El mundo se halla en una tensa espera, sabiendo que estamos a las puertas de una nueva guerra que, según ya han anunciado las principales autoridades norteamericanas, será larga en el tiempo y en absoluto convencional. El enemigo no es nuevo, pero no se trata de un país concreto, sino de localizaciones de campos de entrenamiento o refugios de terroristas esparcidos por el globo terráqueo. El compás de espera abierto tras el mayor ataque terrorista sufrido jamás por Estado alguno, provoca muchas incertidumbres y el temor de la opinión pública ante lo que pueda acontecer a partir de ahora.

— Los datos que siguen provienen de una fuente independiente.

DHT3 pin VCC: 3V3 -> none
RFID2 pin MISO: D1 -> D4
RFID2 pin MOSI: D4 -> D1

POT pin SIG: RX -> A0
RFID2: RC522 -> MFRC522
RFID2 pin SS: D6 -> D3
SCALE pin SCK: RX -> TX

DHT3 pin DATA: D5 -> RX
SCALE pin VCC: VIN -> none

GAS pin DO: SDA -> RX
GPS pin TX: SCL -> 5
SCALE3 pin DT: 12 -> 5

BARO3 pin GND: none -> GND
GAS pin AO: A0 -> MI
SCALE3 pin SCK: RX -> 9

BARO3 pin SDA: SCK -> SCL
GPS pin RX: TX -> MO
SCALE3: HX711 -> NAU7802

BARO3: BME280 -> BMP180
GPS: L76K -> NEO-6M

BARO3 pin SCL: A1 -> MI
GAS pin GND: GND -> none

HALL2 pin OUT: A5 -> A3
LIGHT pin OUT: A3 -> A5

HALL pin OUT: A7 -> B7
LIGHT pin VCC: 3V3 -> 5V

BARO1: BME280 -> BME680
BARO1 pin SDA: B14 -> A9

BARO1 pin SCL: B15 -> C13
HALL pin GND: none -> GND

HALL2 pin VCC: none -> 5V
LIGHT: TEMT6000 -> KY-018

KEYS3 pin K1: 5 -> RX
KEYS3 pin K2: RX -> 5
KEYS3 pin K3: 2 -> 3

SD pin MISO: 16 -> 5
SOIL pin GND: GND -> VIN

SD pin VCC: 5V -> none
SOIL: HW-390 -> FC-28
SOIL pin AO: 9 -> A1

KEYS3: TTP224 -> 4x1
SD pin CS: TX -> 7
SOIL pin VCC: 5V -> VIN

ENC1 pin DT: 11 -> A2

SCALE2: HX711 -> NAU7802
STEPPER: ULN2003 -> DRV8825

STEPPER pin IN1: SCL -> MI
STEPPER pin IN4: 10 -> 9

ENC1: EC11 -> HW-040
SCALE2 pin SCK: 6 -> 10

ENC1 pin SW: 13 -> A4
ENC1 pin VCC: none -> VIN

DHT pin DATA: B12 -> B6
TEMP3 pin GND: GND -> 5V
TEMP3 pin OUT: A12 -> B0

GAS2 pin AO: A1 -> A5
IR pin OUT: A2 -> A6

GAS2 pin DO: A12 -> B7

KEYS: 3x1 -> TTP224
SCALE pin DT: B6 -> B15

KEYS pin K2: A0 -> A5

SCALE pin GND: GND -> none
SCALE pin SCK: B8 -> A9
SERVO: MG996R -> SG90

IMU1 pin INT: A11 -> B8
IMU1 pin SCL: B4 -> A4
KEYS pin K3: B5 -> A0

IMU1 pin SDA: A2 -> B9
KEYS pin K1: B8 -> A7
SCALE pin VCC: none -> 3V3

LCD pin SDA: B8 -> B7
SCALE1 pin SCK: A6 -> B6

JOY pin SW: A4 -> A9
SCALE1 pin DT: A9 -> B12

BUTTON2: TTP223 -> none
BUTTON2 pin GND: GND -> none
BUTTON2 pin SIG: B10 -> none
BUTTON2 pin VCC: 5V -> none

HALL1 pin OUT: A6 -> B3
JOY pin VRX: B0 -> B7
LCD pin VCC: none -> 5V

En este punto es positivo escuchar de boca del vicepresidente de EE UU, Richard Cheney, que «ésta no es una guerra contra el Islam». De la misma manera que tranquiliza que los países árabes moderados mantengan una posición razonable y que el presidente del Gobierno israelí, el radical Ariel Sharon, comience a dar muestras de ceder, aunque sólo sea en una pequeña parte, ante las enormes presiones de la Casa Blanca para el relanzamiento del proceso de paz en Oriente Medio.

Aunque del otro lado se oigan los llamamientos a la Guerra Santa de los radicales islámicos y de los talibanes de Afganistán, debemos en estos momentos mantener una buena dosis de serenidad. Estamos ante un conflicto extremadamente grave, cuyas consecuencias en muchos ámbitos están aún por ver.

De todos modos, las actitudes catastrofistas no son, en estos momentos, en absoluto positivas. No estamos ante un colapso absoluto de todos nuestros sistemas, sino ante el reto de superar una importante crisis que, sin duda, va a poner a prueba la capacidad de respuesta no sólo de EE UU, sino también de los países occidentales. Es en ese camino en el que hay que perseverar.